WOW! congrats on the studs!!


----------



## LITECATCH (Oct 2, 2007)

Awesome big daddy!!


----------



## Captain Jake Adams (Oct 3, 2007)

Thanks guys, we were lucky on both fish. The 77 didn't want to eat but stayed up for us and finally ate on the 4th throw. The 81 ate first cast but we choaked it and pulled the hook. It came back up and ate again and an hour later, she was in the boat. I'd rather be lucky than good any day!


----------



## fossil (Mar 2, 2008)

great start!!!!


----------



## Capt. Myles Colley (Mar 12, 2008)

Pretty work!


----------



## fishn4fun (May 11, 2008)

Way to go on some slobs. I'll take luck any day


----------



## marmidor (Mar 15, 2008)

Dang it man! Great post on a job well done!!


----------



## bbarton13 (May 4, 2009)

Wirelessly posted (Iphone 4s)

Awesome!


----------



## Snatch it (Feb 17, 2009)

Way to go men!!!!


----------



## inshorefisherman (Oct 10, 2009)

is the nothin matters in the harborwalk tournament yet ?


----------



## LITECATCH (Oct 2, 2007)

I think they are.


----------



## Captain Jake Adams (Oct 3, 2007)

Here are a few pics back at the dock

View attachment 43915


View attachment 43918


View attachment 43917


----------



## Captain Jake Adams (Oct 3, 2007)

inshorefisherman said:


> is the nothin matters in the harborwalk tournament yet ?

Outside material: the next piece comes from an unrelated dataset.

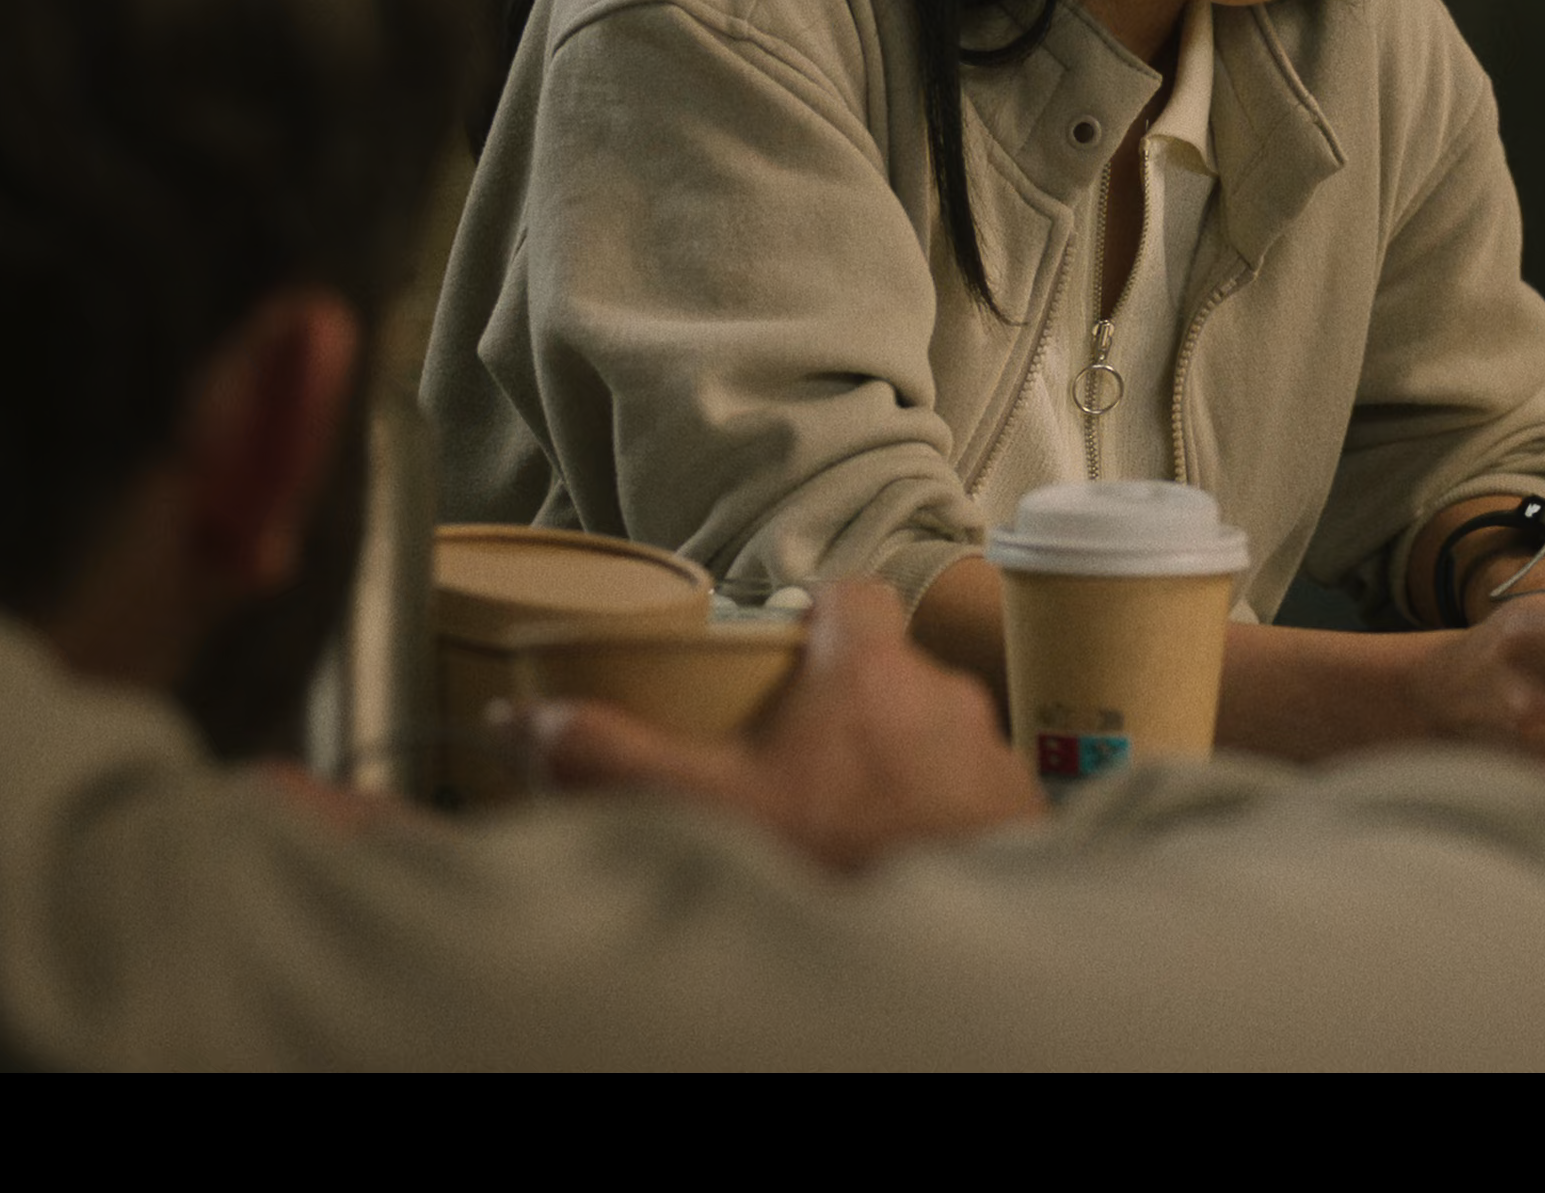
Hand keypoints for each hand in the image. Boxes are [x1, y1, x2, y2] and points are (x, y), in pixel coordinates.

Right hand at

Yeah, fortunately we entered last week


----------



## TSpecks (Oct 3, 2007)

Awesome Fish!!!! That boat is known for its BIG cobias....:thumbup:


----------



## marmidor (Mar 15, 2008)

What a couple of slobbering hogs!!!


----------



## rootbass (Feb 3, 2012)

Awesome! What size croakers do you like to use?


----------



## Captain Jake Adams (Oct 3, 2007)

rootbass said:


> Awesome! What size croakers do you like to use?



The biggest I can find


----------



## rootbass (Feb 3, 2012)

That is great! Planning on catching my first one down their next week! Wish us luck.


----------



## Captain Mickey O'Reilly (Dec 18, 2008)

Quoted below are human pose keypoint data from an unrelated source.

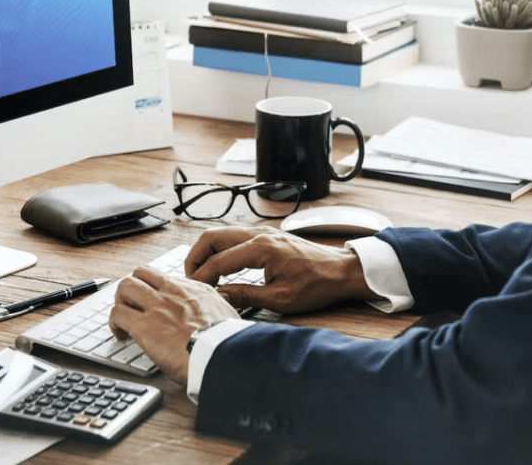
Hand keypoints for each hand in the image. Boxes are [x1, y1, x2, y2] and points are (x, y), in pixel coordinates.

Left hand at [108, 267, 239, 385]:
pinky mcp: (143, 325)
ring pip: (125, 287)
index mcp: (194, 290)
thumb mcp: (228, 315)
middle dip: (133, 289)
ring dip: (120, 302)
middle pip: (141, 273)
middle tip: (133, 306)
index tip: (153, 301)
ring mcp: (156, 306)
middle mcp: (173, 292)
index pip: (164, 277)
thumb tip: (219, 311)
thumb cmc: (227, 342)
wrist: (223, 355)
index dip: (153, 288)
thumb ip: (217, 308)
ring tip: (123, 320)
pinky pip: (117, 314)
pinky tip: (121, 335)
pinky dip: (114, 323)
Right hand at [185, 226, 377, 313]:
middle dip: (195, 257)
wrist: (341, 271)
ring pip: (221, 234)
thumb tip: (219, 297)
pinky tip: (221, 267)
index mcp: (260, 248)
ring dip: (207, 252)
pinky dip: (220, 249)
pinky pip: (234, 237)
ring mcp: (262, 232)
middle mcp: (258, 234)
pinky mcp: (267, 236)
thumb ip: (245, 296)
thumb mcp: (280, 299)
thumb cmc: (317, 285)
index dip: (201, 277)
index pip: (218, 261)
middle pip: (212, 237)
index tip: (193, 291)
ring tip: (202, 274)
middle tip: (191, 279)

Great job Jake and crew, those are some studs to be sure!


----------



## seacat (Jan 6, 2009)

Congrats and way to stick and turn that head


----------



## big blue (Jun 28, 2008)

Pretty work Jake and Al!


----------



## Snatch it (Feb 17, 2009)

Wow!!!!! Speechless


----------



## Breeze Fabricators (Oct 2, 2007)

Is the tower any better with the new front legs??


----------



## cobiaphil (Oct 8, 2007)

Way to go Jake !!!! Heck of a shakedown cruise. :thumbup::thumbup:


----------



## Boardfeet (Sep 27, 2007)

Congratulations Jake & Al !!!!
:notworthy::notworthy::notworthy:
Did you think about leaving them out there on a leish until next week???

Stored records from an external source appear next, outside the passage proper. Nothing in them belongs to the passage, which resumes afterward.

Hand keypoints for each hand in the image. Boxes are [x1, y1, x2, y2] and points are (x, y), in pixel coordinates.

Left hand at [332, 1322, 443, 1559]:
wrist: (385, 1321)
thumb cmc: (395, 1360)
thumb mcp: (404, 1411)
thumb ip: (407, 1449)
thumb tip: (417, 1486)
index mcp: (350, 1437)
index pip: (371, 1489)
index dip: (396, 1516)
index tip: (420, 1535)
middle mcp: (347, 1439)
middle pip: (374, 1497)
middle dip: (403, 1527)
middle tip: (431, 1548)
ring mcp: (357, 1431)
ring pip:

Awesome!! Great start to the season..
See you out there soon.

Team Celtic


----------



## Captain Jake Adams (Oct 3, 2007)

Breeze Fabricators said:


> Is the tower any better with the new front legs??


Heck yeah, it feels much more stable


----------



## cobe killer (Apr 13, 2008)

excellnt job on the cobes guys!!!!! i hope tim and i get a chance to get out with you this year.


----------



## k-p (Oct 7, 2009)

Those are some awesome fish! Good job on getting those bombers in.


----------